*Job item A*
Reproduce word for word the part of the dog forum thread that opens with the words containing "You dog is just" and closes with "you could expect.".
*Job item B*
Answer these from the dog forum thread:
(i) According to Helios, what item do people get killed for?
(ii) GSDElsa compares the dog to a child of what age?
(iii) What does Shavy say "Palestine" no longer exists as?
*Job item C*
List every user name that appears as a post heading in the dog forum thread.

====== Reading text

Im not a Judgemental person, but this person was different, he gave me a feeling which i knew wasn't good. A lot of people've come to pet my puppy but not like that man:thinking:. And the insecurity in my country has been getting worse and worse everyone carrys a gun nowdays.


----------



## Helios (Aug 29, 2010)

And I forgot to add that nowdays in my country you can't find a GSD that easily. The fact is GSD means money. And they're famous about their temperament which makes thief want them more. 

You get kill for a Blackberry.. I don't wanna imagine what'd thiefs do for a dog. This is depressing.


----------



## GSDElsa (Jul 22, 2009)

AH! KZoppa, definitely not a helpful comment considering the location of the OP...although I agree with you Oliver, I don't think the comment "everyone in Palestine needs manners" helps either.

Athotek, are you actually in Palestine or are you a Palenstinaian living outside of Gaza or the West Bank? If you are Palestinian outside on of the "hot beds" I think you'll be able to socialize him pretty well. Expecially if you're close to Tel Aviv. When I was tehre I was really impressed with the amount of well behaved pets people had and the number of dog parks that were available and all the dogs seemed so well socialized (what you want!).

You dog is just a BABY. You have to think about what a 3 year old child would have done when that happend--run off crying probably the best you could expect. 

Before he's mature, YOU are going to have to be his protector. He can't save you or himself. After that, as long as you find ways to socialize him and working extensively on training (google ides!!). It you do this, he will turn into a confident, sure of him self dog that develops REASONABLE protective instincts when there is danger. But I get him full grown is going to offer all the deterent that people will need.

Sorry this is happening and please don't take offense to some of the things being said.


----------



## Stosh (Jun 26, 2010)

Well said Elsa- you're doing a great job with your pup. How did you get so lucky to have a gsd? Did your parents get him for you? In many countries they're weapons, so glad you have him for a friend and protector- he'll return the favor that you gave him many times over. Do you have a picture of the two of you?


----------



## Shavy (Feb 12, 2009)

GSDElsa said:


> Athotek, are you actually in Palestine or are you a Palenstinaian living outside of Gaza or the West Bank?


Israel, people. "Palestine" no longer exists as a legal entity. It's the state of Israel.

============
====== Collected data

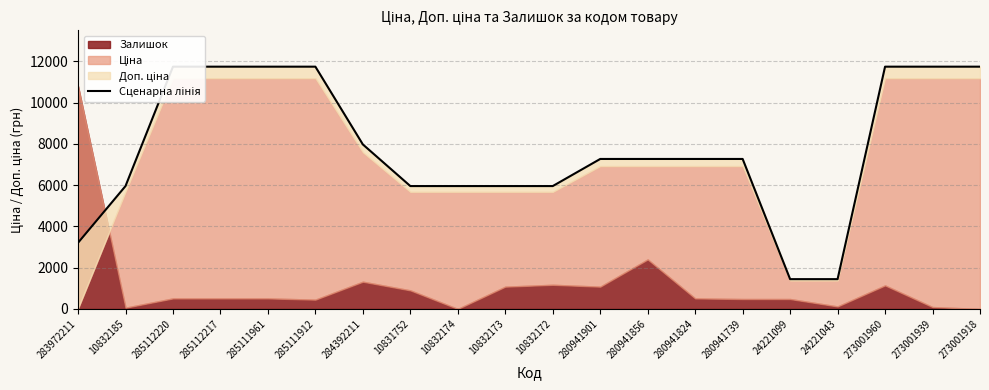

Reading left to right, what are all the values shown in this chart?

283972211=3206.6	10832185=5957.5	285112220=11747.6	285112217=11747.6	285111961=11747.6	285111912=11747.6	284392211=7976.4	10831752=5957.5	10832174=5957.5	10832173=5957.5	10832172=5957.5	280941901=7271.9	280941856=7271.9	280941824=7271.9	280941739=7271.9	24221099=1443.8	24221043=1443.8	273001960=11747.6	273001939=11747.6	273001918=11747.6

============

*Task solution A*
You dog is just a BABY. You have to think about what a 3 year old child would have done when that happend--run off crying probably the best you could expect.

*Task solution B*
(i) A Blackberry
(ii) 3 years old
(iii) A legal entity

*Task solution C*
Helios, GSDElsa, Stosh, Shavy